**WORK TO BE COMPLETED**
Reproduce exactly the span of lines that opens with the line containing "only to find a bag of marijuana in the back." and closes with the last line of the entries below.

───── RECORDS SUPPLIED ─────

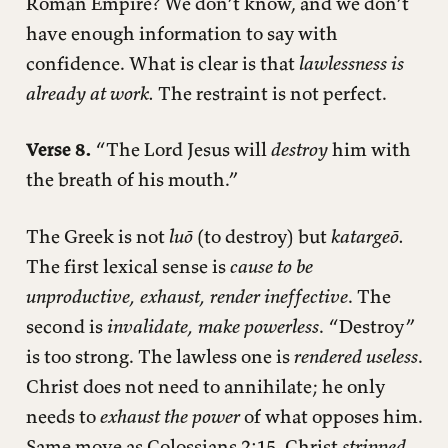
Roman Empire? We don’t know, and we don’t
have enough information to say with
confidence. What is clear is that
lawlessness is
already at work.
The restraint is not perfect.
Verse 8.
“The Lord Jesus will
destroy
him with
the breath of his mouth.”
The Greek is not
luō
(to destroy) but
katargeō.
The first lexical sense is
cause to be
unproductive, exhaust, render ineffective
. The
second is
invalidate, make powerless
. “Destroy”
is too strong. The lawless one is
rendered useless
.
Christ does not need to annihilate; he only
needs to
exhaust the power
of what opposes him.
Same move as Colossians 2:15, Christ
stripped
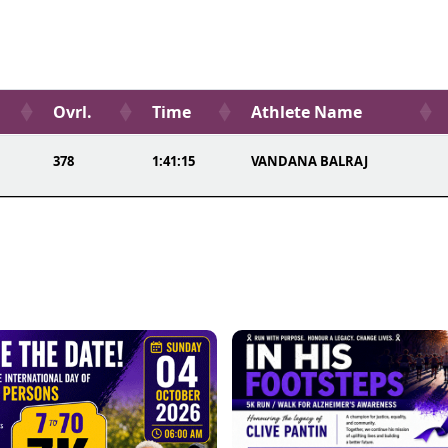
Ovrl.
Time
Athlete Name
378
1:41:15
VANDANA BALRAJ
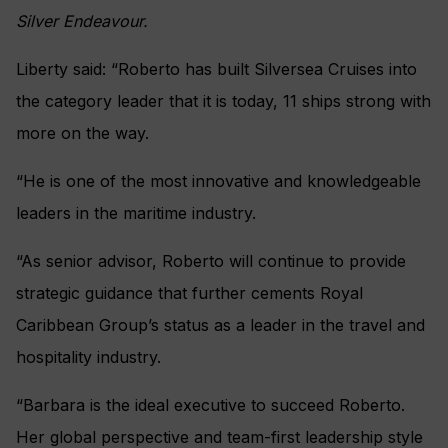
Silver Endeavour.
Liberty said: “Roberto has built Silversea Cruises into
the category leader that it is today, 11 ships strong with
more on the way.
“He is one of the most innovative and knowledgeable
leaders in the maritime industry.
“As senior advisor, Roberto will continue to provide
strategic guidance that further cements Royal
Caribbean Group’s status as a leader in the travel and
hospitality industry.
“Barbara is the ideal executive to succeed Roberto.
Her global perspective and team-first leadership style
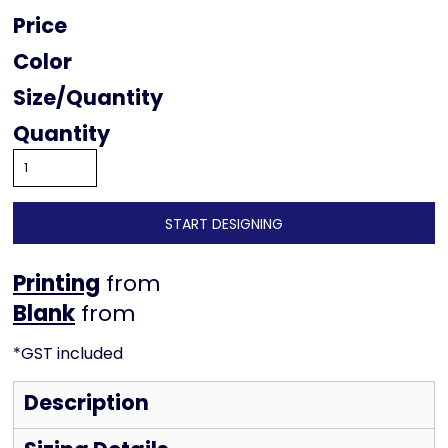
Price
Color
Size
Quantity
START DESIGNING
Printing
from
from
*
GST included
Description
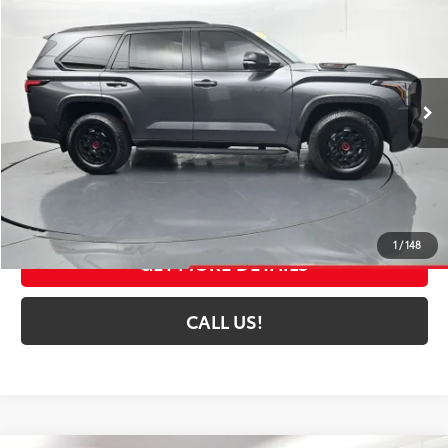
TOYOTA MUNCIE PRICE
Price Drop
VIN:
7SVAAABA9RX024823
Stock:
024823
Model:
7953A
38,125 mi
Ext.:
Magnetic Gray Metallic
Int.:
Black
Less
Selling Price:
$72,252
Administrative Fee
+$261
Toyota Muncie Price:
$72,513
1
/
148
GET MORE DETAILS
CALL US!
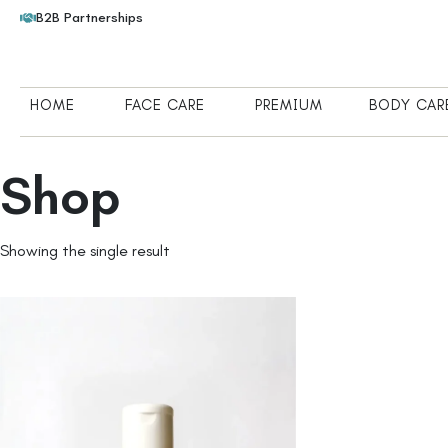
B2B Partnerships
HOME
FACE CARE
PREMIUM
BODY CAR
Shop
Showing the single result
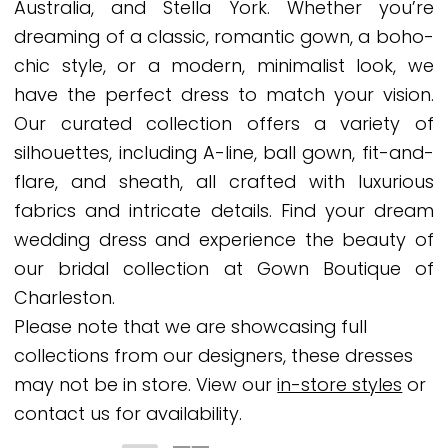
Australia, and Stella York. Whether you’re
dreaming of a classic, romantic gown, a boho-
chic style, or a modern, minimalist look, we
have the perfect dress to match your vision.
Our curated collection offers a variety of
silhouettes, including A-line, ball gown, fit-and-
flare, and sheath, all crafted with luxurious
fabrics and intricate details. Find your dream
wedding dress and experience the beauty of
our bridal collection at Gown Boutique of
Charleston.
Please note that we are showcasing full
collections from our designers, these dresses
may not be in store. View our
in-store styles
or
contact us for availability.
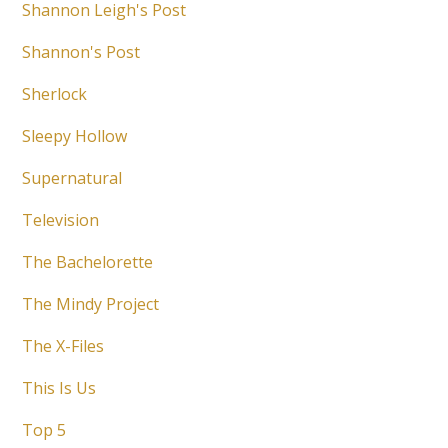
Shannon Leigh's Post
Shannon's Post
Sherlock
Sleepy Hollow
Supernatural
Television
The Bachelorette
The Mindy Project
The X-Files
This Is Us
Top 5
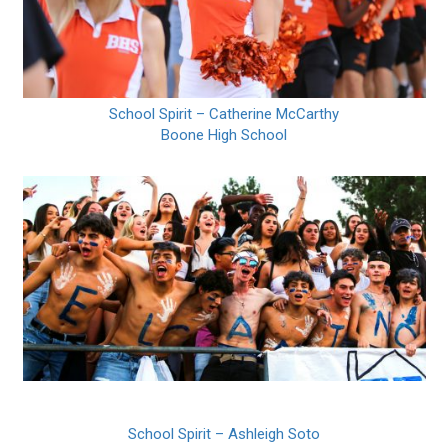
School Spirit – Catherine McCarthy
Boone High School
School Spirit – Ashleigh Soto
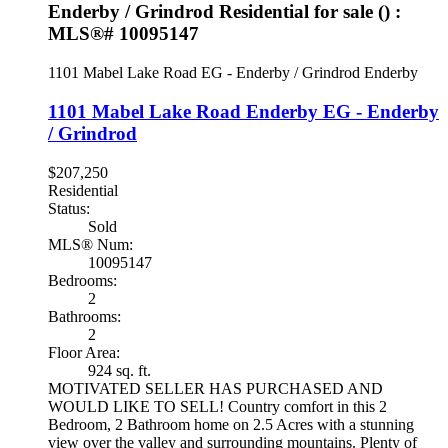
Enderby / Grindrod Residential for sale () :
MLS®# 10095147
1101 Mabel Lake Road
EG - Enderby / Grindrod
Enderby
1101 Mabel Lake Road
Enderby
EG - Enderby
/ Grindrod
$207,250
Residential
Status:
Sold
MLS® Num:
10095147
Bedrooms:
2
Bathrooms:
2
Floor Area:
924 sq. ft.
MOTIVATED SELLER HAS PURCHASED AND
WOULD LIKE TO SELL! Country comfort in this 2
Bedroom, 2 Bathroom home on 2.5 Acres with a stunning
view over the valley and surrounding mountains. Plenty of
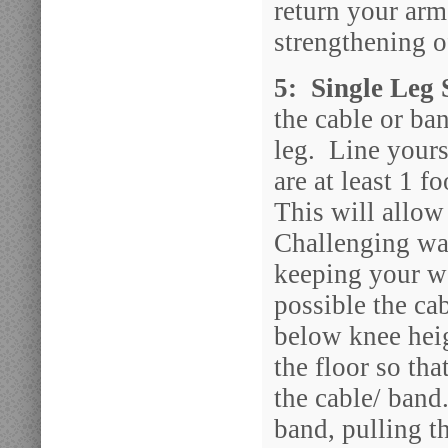
return your arm
strengthening o
5: Single Leg
the cable or ba
leg. Line yours
are at least 1 f
This will allow
Challenging way
keeping your we
possible the ca
below knee heig
the floor so th
the cable/ band
band, pulling t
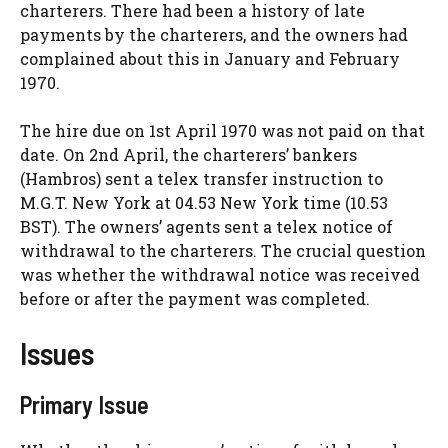
charterers. There had been a history of late
payments by the charterers, and the owners had
complained about this in January and February
1970.
The hire due on 1st April 1970 was not paid on that
date. On 2nd April, the charterers’ bankers
(Hambros) sent a telex transfer instruction to
M.G.T. New York at 04.53 New York time (10.53
BST). The owners’ agents sent a telex notice of
withdrawal to the charterers. The crucial question
was whether the withdrawal notice was received
before or after the payment was completed.
Issues
Primary Issue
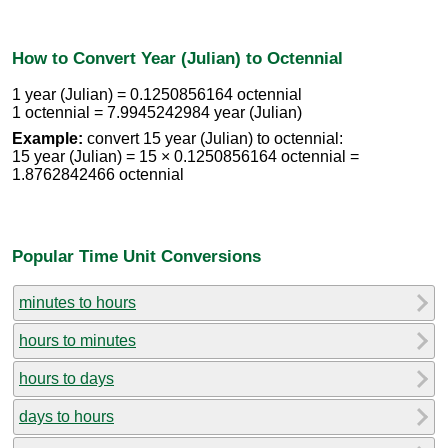
How to Convert Year (Julian) to Octennial
1 year (Julian) = 0.1250856164 octennial
1 octennial = 7.9945242984 year (Julian)
Example:
convert 15 year (Julian) to octennial:
15 year (Julian) = 15 × 0.1250856164 octennial =
1.8762842466 octennial
Popular Time Unit Conversions
minutes to hours
hours to minutes
hours to days
days to hours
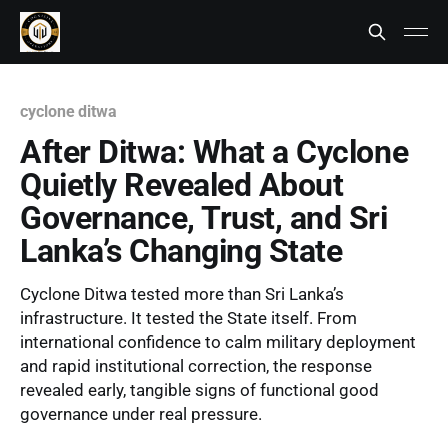
cyclone ditwa
After Ditwa: What a Cyclone
Quietly Revealed About
Governance, Trust, and Sri
Lanka’s Changing State
Cyclone Ditwa tested more than Sri Lanka’s
infrastructure. It tested the State itself. From
international confidence to calm military deployment
and rapid institutional correction, the response
revealed early, tangible signs of functional good
governance under real pressure.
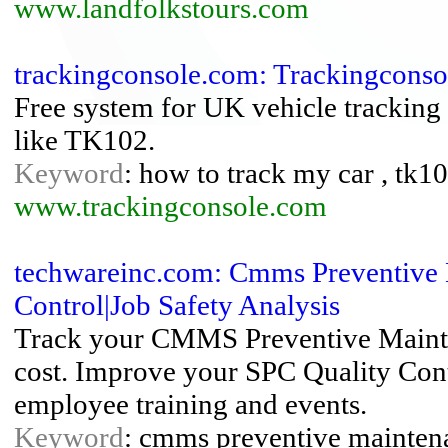
www.landfolkstours.com
trackingconsole.com: Trackingconso
Free system for UK vehicle tracking 
like TK102.
Keyword
: how to track my car , tk102
www.trackingconsole.com
techwareinc.com: Cmms Preventive 
Control|Job Safety Analysis
Track your CMMS Preventive Maint
cost. Improve your SPC Quality Con
employee training and events.
Keyword
: cmms preventive mainten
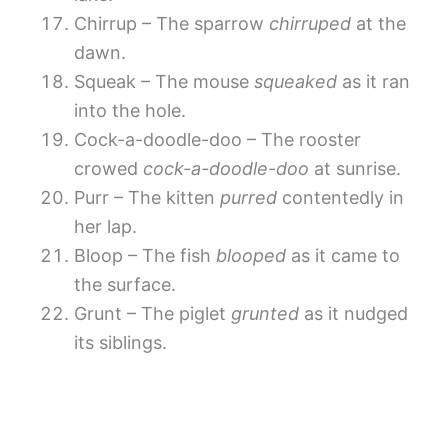
Chirrup – The sparrow
chirruped
at the
dawn.
Squeak – The mouse
squeaked
as it ran
into the hole.
Cock-a-doodle-doo – The rooster
crowed
cock-a-doodle-doo
at sunrise.
Purr – The kitten
purred
contentedly in
her lap.
Bloop – The fish
blooped
as it came to
the surface.
Grunt – The piglet
grunted
as it nudged
its siblings.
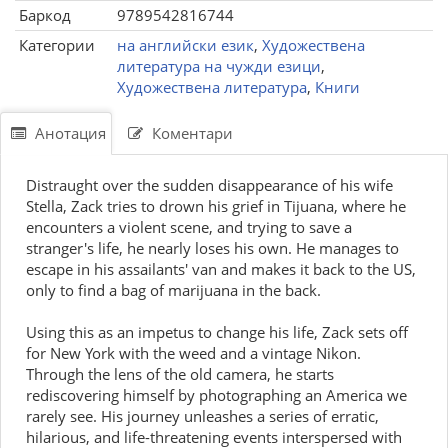
Баркод
9789542816744
Категории
на английски език
,
Художествена
литература на чужди езици
,
Художествена литература
,
Книги
Анотация
Коментари
Distraught over the sudden disappearance of his wife
Stella, Zack tries to drown his grief in Tijuana, where he
encounters a violent scene, and trying to save a
stranger's life, he nearly loses his own. He manages to
escape in his assailants' van and makes it back to the US,
only to find a bag of marijuana in the back.
Using this as an impetus to change his life, Zack sets off
for New York with the weed and a vintage Nikon.
Through the lens of the old camera, he starts
rediscovering himself by photographing an America we
rarely see. His journey unleashes a series of erratic,
hilarious, and life-threatening events interspersed with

─────

**TASK SOLUTION**
only to find a bag of marijuana in the back.
Using this as an impetus to change his life, Zack sets off
for New York with the weed and a vintage Nikon.
Through the lens of the old camera, he starts
rediscovering himself by photographing an America we
rarely see. His journey unleashes a series of erratic,
hilarious, and life-threatening events interspersed with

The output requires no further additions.